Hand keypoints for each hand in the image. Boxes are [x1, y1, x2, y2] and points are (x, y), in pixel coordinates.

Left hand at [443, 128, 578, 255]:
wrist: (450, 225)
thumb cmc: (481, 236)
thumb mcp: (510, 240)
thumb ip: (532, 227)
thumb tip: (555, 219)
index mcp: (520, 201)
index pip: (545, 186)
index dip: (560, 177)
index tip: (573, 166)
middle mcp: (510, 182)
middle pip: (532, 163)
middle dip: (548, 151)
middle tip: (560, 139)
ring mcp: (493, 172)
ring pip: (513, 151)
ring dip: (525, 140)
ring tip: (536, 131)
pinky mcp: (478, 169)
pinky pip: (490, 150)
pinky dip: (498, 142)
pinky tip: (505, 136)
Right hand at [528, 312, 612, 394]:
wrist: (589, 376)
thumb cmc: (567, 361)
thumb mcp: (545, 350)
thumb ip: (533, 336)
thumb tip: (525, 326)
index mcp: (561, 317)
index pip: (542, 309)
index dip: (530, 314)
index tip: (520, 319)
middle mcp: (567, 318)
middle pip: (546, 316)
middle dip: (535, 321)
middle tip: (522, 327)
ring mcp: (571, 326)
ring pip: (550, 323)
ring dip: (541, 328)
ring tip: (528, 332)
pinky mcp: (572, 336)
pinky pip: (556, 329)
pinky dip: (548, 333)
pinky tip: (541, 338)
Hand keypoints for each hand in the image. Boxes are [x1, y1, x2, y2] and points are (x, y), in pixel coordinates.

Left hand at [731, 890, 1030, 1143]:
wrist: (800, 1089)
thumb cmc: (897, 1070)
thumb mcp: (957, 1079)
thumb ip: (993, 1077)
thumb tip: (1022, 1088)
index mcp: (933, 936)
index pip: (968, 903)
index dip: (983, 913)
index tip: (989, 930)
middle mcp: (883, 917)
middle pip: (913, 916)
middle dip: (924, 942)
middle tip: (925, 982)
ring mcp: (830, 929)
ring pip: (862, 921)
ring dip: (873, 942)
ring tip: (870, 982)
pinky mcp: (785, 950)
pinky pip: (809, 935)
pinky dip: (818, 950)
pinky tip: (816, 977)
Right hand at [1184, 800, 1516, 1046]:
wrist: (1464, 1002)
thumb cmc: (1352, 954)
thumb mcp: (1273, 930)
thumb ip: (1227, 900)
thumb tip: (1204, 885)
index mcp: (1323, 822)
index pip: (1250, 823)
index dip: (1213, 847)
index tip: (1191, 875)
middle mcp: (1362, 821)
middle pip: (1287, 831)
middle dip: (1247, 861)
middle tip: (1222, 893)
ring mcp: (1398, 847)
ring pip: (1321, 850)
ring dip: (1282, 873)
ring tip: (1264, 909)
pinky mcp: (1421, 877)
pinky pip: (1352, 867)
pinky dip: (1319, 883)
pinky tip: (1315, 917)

++++++

- The task
Produce a word-for-word copy of everything above from the line holding "ring dip: (525, 140)" down to the line holding "thumb cmc: (897, 1070)", with both of those lines kept.

- Written solution
ring dip: (525, 140)
ring tip: (536, 131)
pinky mcp: (478, 169)
pinky pip: (490, 150)
pinky dip: (498, 142)
pinky tip: (505, 136)
Right hand at [528, 312, 612, 394]:
wrist: (589, 376)
thumb cmc: (567, 361)
thumb mcp: (545, 350)
thumb ip: (533, 336)
thumb tip: (525, 326)
index mcp: (561, 317)
index pip: (542, 309)
index dip: (530, 314)
index tip: (520, 319)
middle mcp: (567, 318)
middle pip: (546, 316)
middle dip: (535, 321)
middle tip: (522, 327)
ring mcp: (571, 326)
ring pip: (550, 323)
ring dip: (541, 328)
ring tip: (528, 332)
pinky mcp: (572, 336)
pinky pip: (556, 329)
pinky dip: (548, 333)
pinky tip: (541, 338)
Hand keypoints for each hand in the image. Boxes are [x1, y1, x2, y2] and points are (x, y), in pixel coordinates.

Left hand at [731, 890, 1030, 1143]:
wrist: (800, 1089)
thumb cmc: (897, 1070)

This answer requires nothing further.